##### Working data #####

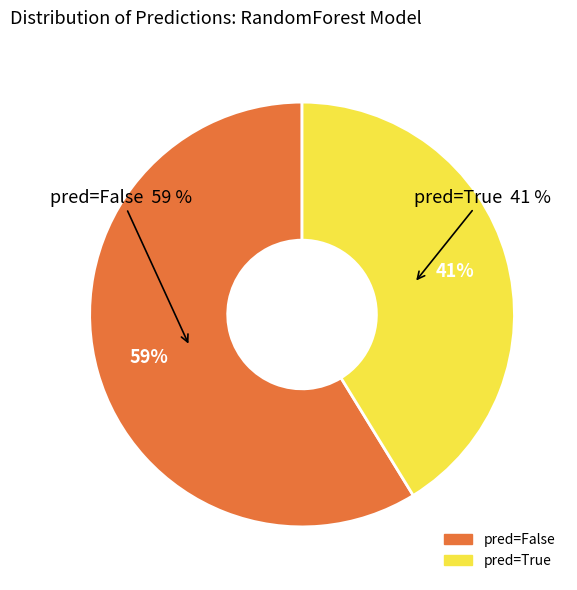

What is the total percentage of pred=False and pred=True?

100.0%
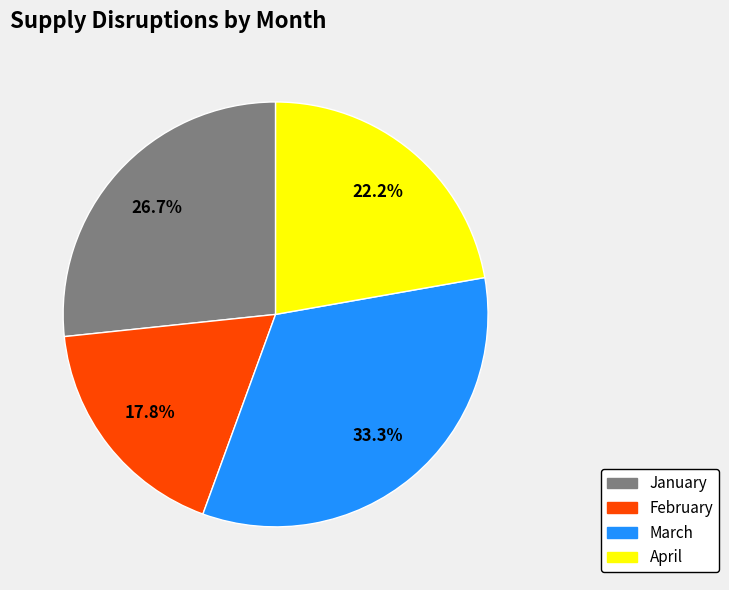

What is the ratio of the value at January to the value at February?

1.5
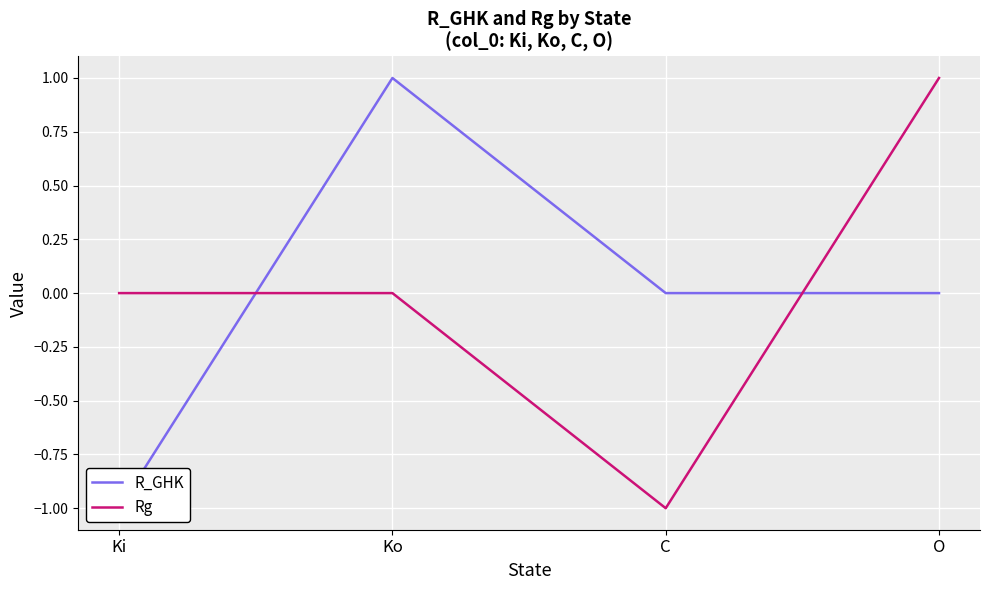

Which series has the largest range (max minus min)?

R_GHK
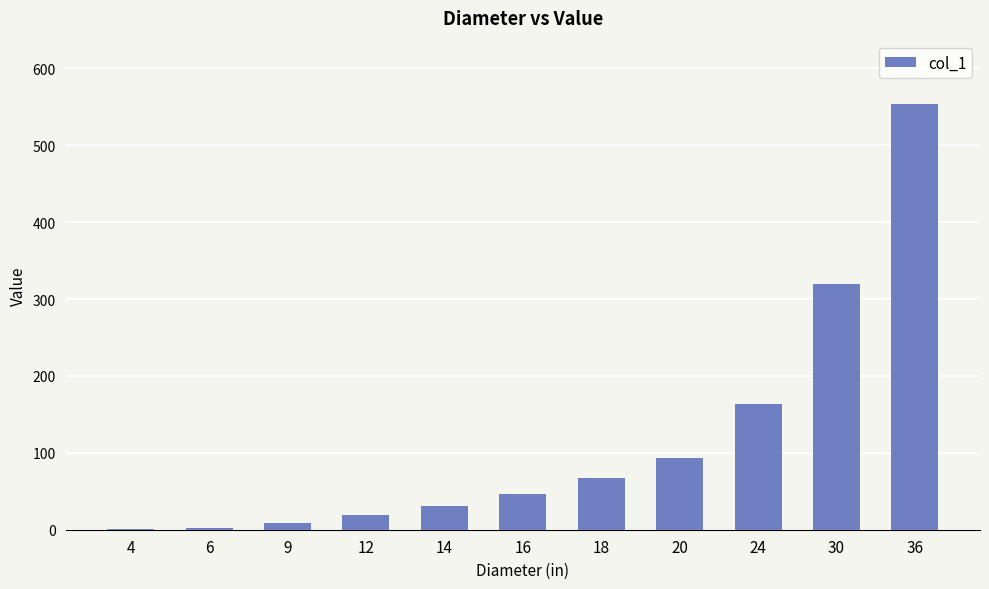

The value at 30 is 120.3. True or false?

False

#####

▶ [Problem description]
Copy out every row above word for word, but leave out the pictures.

▶ [Task result]
What is the total percentage of pred=False and pred=True?

100.0%

What is the ratio of the value at January to the value at February?

1.5

Which series has the largest range (max minus min)?

R_GHK

The value at 30 is 120.3. True or false?

False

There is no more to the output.